WHAT THE EXERCISE ASKS:
Collect each line of the material below that contains the string "לבכות", and treat differences in letter case as significant.

(Data records)
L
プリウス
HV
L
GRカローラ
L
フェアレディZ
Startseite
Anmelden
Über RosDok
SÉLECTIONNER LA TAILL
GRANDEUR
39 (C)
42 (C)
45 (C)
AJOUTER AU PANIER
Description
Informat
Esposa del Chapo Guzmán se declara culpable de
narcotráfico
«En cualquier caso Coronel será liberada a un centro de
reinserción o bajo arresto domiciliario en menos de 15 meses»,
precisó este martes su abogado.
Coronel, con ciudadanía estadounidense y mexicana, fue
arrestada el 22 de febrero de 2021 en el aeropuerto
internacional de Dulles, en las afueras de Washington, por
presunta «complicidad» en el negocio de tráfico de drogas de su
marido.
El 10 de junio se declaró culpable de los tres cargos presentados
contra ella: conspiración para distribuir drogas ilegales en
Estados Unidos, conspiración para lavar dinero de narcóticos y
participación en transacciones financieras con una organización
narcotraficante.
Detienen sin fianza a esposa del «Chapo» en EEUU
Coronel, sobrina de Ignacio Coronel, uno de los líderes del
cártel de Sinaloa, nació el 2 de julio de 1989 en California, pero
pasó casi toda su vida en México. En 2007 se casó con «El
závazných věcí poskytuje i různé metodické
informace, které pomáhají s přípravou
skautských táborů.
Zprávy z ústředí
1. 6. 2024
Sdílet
* * *
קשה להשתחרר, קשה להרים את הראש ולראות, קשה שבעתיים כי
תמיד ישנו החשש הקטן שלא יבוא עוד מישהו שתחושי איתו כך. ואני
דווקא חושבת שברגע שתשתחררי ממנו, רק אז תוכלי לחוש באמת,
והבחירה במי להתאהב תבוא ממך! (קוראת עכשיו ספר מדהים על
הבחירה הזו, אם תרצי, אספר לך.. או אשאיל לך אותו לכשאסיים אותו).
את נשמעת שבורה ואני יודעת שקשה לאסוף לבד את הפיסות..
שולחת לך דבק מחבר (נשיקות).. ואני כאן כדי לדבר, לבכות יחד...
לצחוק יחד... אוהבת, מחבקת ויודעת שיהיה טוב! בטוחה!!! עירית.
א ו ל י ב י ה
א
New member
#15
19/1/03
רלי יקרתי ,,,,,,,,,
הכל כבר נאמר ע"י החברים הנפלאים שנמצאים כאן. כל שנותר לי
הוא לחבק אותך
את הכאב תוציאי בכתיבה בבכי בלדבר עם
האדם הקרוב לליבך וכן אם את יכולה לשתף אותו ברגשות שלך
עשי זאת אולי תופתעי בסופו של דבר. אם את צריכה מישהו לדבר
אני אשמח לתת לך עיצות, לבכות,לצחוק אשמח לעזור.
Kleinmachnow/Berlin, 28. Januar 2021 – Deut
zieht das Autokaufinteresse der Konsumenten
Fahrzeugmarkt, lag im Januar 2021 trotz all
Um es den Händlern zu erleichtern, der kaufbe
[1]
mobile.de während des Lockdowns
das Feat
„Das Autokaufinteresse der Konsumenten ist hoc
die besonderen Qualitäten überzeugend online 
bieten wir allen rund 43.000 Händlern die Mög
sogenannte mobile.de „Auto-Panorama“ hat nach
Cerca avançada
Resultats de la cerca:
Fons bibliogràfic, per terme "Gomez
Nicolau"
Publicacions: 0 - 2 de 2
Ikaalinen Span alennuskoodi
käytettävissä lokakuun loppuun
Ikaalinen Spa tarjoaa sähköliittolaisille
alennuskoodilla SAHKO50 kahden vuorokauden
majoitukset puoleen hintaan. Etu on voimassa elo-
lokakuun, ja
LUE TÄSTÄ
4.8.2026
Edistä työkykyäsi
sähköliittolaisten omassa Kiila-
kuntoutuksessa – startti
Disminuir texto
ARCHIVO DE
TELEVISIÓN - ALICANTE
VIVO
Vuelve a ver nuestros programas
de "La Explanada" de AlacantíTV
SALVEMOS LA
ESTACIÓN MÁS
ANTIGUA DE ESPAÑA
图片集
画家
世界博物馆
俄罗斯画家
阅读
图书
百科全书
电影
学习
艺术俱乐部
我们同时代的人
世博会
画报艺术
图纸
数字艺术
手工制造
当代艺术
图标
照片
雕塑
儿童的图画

RESPONSE:
שולחת לך דבק מחבר (נשיקות).. ואני כאן כדי לדבר, לבכות יחד...
אני אשמח לתת לך עיצות, לבכות,לצחוק אשמח לעזור.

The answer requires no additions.